Could you specify the tags you want to apply?

To use the RegexNER all you have to do is build a file with 1 entry per line of the form:

TEXT_PATTERN\tTAG

You would put all of the things you want in your custom dictionary into a file, say custom_dictionary.txt

I am assuming by IED you mean

https://en.wikipedia.org/wiki/Improvised_explosive_device ??

So your file might look like:

VBIED\tIED_TERM

sticky bombs\tIED_TERM

RCIED\tIED_TERM

New Country\tLOCATION

New Person\tPERSON

(Note Stack Overflow has some strange formatting, there should not be blank lines between each entry, it should be 1 entry per line!!)

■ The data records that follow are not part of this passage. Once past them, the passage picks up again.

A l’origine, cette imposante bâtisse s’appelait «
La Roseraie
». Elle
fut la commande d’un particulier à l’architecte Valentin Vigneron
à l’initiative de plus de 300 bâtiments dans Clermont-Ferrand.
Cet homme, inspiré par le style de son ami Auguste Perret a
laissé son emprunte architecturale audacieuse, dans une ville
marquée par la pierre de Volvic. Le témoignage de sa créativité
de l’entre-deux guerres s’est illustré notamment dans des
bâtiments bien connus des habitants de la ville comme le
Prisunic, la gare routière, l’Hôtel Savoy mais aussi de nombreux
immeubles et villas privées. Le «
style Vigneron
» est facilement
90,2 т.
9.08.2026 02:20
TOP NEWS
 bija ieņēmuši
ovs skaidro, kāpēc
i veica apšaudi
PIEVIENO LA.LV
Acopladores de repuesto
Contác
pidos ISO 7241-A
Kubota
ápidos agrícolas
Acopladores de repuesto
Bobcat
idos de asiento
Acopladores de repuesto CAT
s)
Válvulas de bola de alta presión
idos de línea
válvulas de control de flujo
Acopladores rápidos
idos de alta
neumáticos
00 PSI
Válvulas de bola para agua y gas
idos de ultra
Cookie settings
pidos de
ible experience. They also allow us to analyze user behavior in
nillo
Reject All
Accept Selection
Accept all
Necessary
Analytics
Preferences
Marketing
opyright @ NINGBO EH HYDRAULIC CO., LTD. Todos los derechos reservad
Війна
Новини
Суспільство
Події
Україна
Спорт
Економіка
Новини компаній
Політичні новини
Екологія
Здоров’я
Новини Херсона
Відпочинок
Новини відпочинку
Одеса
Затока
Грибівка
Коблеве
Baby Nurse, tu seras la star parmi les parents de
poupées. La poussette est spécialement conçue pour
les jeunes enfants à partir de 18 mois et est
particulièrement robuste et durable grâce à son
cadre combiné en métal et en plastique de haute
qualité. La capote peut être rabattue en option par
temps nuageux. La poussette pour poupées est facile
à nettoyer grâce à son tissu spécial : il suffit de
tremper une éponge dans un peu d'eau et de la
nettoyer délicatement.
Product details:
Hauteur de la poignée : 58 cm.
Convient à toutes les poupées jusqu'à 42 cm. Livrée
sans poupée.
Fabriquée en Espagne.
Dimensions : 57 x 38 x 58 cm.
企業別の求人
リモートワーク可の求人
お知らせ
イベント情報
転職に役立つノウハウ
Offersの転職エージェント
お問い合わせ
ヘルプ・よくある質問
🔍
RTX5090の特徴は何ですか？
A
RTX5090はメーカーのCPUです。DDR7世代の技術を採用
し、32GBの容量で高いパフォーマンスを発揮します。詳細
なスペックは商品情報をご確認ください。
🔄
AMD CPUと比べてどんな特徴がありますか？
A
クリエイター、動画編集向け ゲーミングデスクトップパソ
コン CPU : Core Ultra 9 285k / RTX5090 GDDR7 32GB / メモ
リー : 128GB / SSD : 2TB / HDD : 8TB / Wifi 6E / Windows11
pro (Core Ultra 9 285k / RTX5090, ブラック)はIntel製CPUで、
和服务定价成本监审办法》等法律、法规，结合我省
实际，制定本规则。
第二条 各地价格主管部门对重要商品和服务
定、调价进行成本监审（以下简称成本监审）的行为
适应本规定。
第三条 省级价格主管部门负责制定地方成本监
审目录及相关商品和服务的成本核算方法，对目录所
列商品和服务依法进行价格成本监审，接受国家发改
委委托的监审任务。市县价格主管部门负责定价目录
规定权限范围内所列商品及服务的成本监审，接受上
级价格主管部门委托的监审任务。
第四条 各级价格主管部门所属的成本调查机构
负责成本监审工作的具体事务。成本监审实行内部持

If you then run this command:

java -mx1g -cp '*' edu.stanford.nlp.pipeline.StanfordCoreNLP -annotators 'tokenize,ssplit,pos,lemma,regexner,ner' -file sample_input.txt -regexner.mapping custom_dictionary.txt

you will tag sample_input.txt

Updating is merely a matter of updating custom_dictionary.txt

One thing to be on the lookout for, it matters if you put "ner" first or "regexner" first in your list of annotators.

If your highest priority is tagging with your specialized terms (for instance IED_TERM), I would run the regexner first in the pipeline, since there are some tricky issues with how the taggers overwrite each other.